▶ [COMPITI ED ESERCIZI]
a – Secondo il testo sul Congresso e la politica estera di Trump, quante leggi e risoluzioni approvò il 93º Congresso?
b – Riprendi il testo sul Congresso e la politica estera di Trump subito dopo la sua ultima frase.

▶ [TESTO]
- - - - -

Grazie al supporto della maggioranza repubblicana in entrambe le camere del Congresso, Trump non ha avuto alcun sostanziale ostacolo nella gestione della politica estera nei primi due anni del suo mandato. Le elezioni di medio termine tenutesi lo scorso novembre hanno permesso ai democratici di vincere la maggioranza nella Camera dei Rappresentanti, senza però ribaltare gli equilibri politici nel Senato, dove il numero dei seggi per i repubblicani è addirittura aumentato. Questo risultato a metà, che non rappresenta né la vittoria dei democratici né la sconfitta del GOP, sminuisce ancora di più il ruolo del legislativo e lascia ampi margini di libertà al Presidente, in settori strategici come sicurezza e difesa nazionale,alleanze e politiche commerciali.

In primo luogo, la maggioranza democratica nella Camera dei Rappresentanti non potrà bloccare Trump nelle sue scelte di politica estera per la debolezza che contraddistingue il Congresso nei rapporti con la Casa Bianca. Una debolezza dovuta alla polarizzazione politica esistente ben prima dell’era Trump. Il Congresso è da molto tempo un’istituzione che non riesce a produrre decisioni politiche. Un dato fra tutti indica la sua paralisi: dagli anni Settanta a oggi, il numero di leggi approvate si è drasticamente ridotto. Il 115º Congresso, per intenderci quello dei primi due anni dell’amministrazione Trump, ha approvato circa la metà delle leggi scritte dalla stessa istituzione negli anni di Nixon. Si è passati da più di 26.000 leggi e risoluzioni approvate dal 93º Congresso, a poco più delle 13.000 attuali.

In realtà, il ruolo del Congresso risulterebbe ancora più limitato nel dibattito sulla politica estera. Come già accennato in un precedente articolo apparso sulle pagine della nostra rivista a gennaio 2018, il potere del Presidente ha un carattere prevalente e il Congresso può esercitare un ruolo di vigilanza. Negli ultimi 50 anni i casi in cui il Congresso ha superato il veto di un Presidente nella definizione della politica estera si contano sulle dita di una mano. Ad esempio, nel 1973, dopo aver dichiarato la fine dei bombardamenti in Cambogia, Nixon diede ordini di continuare segretamente la missione, nascondendolo alla nazione e al Congresso. Il risultato fu la ritorsione del legislativo contro la Casa Bianca. Si trattò di un caso eccezionale, ed è improbabile che si ripeta.

- - - - -

▶ [Record sui confini degli elementi]
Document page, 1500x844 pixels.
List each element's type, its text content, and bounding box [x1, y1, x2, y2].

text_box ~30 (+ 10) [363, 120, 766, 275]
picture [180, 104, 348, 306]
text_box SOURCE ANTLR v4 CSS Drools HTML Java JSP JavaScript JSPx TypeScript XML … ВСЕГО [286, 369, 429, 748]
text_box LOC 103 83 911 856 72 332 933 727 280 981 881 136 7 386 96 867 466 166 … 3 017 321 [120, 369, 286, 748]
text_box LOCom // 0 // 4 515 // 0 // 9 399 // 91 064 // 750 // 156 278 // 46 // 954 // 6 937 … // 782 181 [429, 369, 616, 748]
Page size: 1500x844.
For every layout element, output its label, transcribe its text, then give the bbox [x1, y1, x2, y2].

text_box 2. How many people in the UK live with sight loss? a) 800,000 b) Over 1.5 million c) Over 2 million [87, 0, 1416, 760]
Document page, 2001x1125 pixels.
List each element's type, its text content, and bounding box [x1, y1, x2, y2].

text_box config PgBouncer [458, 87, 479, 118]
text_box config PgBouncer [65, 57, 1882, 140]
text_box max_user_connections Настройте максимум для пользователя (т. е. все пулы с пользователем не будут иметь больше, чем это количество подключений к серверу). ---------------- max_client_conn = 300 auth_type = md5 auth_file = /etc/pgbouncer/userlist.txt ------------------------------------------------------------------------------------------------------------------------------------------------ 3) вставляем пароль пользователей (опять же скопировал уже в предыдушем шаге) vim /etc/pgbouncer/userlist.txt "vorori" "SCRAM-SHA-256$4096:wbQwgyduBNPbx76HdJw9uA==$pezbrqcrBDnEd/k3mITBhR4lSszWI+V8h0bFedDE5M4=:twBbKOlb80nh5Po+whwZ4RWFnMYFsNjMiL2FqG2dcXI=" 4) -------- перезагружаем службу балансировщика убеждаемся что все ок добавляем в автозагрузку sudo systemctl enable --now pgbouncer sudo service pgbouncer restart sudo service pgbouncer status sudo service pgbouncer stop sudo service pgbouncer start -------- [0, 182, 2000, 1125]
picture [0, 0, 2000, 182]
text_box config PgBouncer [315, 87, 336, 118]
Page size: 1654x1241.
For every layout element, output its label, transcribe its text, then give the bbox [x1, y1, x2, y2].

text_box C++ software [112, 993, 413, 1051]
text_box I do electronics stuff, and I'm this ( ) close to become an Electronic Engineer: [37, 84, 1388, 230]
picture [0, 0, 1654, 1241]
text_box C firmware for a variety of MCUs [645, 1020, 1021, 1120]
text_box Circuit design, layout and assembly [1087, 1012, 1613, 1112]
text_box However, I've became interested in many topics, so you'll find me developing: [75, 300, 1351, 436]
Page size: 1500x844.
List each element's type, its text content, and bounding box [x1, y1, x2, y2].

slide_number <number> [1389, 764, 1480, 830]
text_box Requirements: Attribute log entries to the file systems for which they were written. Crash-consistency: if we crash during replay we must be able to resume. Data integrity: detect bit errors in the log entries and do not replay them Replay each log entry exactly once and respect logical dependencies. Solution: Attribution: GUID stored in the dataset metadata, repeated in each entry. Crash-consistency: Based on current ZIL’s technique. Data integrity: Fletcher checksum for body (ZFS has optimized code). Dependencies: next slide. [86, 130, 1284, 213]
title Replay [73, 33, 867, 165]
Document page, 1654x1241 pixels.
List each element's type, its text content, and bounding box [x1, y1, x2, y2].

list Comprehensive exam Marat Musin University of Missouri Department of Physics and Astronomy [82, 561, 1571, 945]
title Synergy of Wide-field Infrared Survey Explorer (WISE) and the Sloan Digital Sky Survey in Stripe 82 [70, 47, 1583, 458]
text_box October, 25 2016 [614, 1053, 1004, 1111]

- - - - -

▶ [RISPOSTE FINALI]
a – Più di 26.000.

b –
Altra ragione che gioca a favore di Trump è l’orientamento dei democratici per molti temi di politica estera sempre più cruciali. In realtà, più di uno dei principali obiettivi della politica estera di questa amministrazione non dispiace i democratici. Ad esempio, nonostante tutti i democratici si dicano preoccupati per le relazioni sempre più fragili fra Casa Bianca e Organizzazione Mondiale del Commercio, i democratici sono stati a favore della linea dura contro la concorrenza delle merci cinesi e hanno acconsentito all’approvazione di sanzioni, dazi e misure protezionistiche nei confronti di altri stati. Allo stesso modo, nonostante abbiano sostenuto Obama nell’intesa sul nucleare iraniano, i democratici non hanno dimostrato alcuna ferma opposizione contro la scelta di Trump di uscire dall’accordo, approvando nuove sanzioni contro Teheran nel 2017. Non c’è neanche da aspettarsi che i democratici si preoccupino del precipitare dei rapporti fra Stati Uniti e l’Onu, dato che la partecipazione degli Usa alle Nazioni Unite non rientra tra le cosiddette salient issue per gli elettori.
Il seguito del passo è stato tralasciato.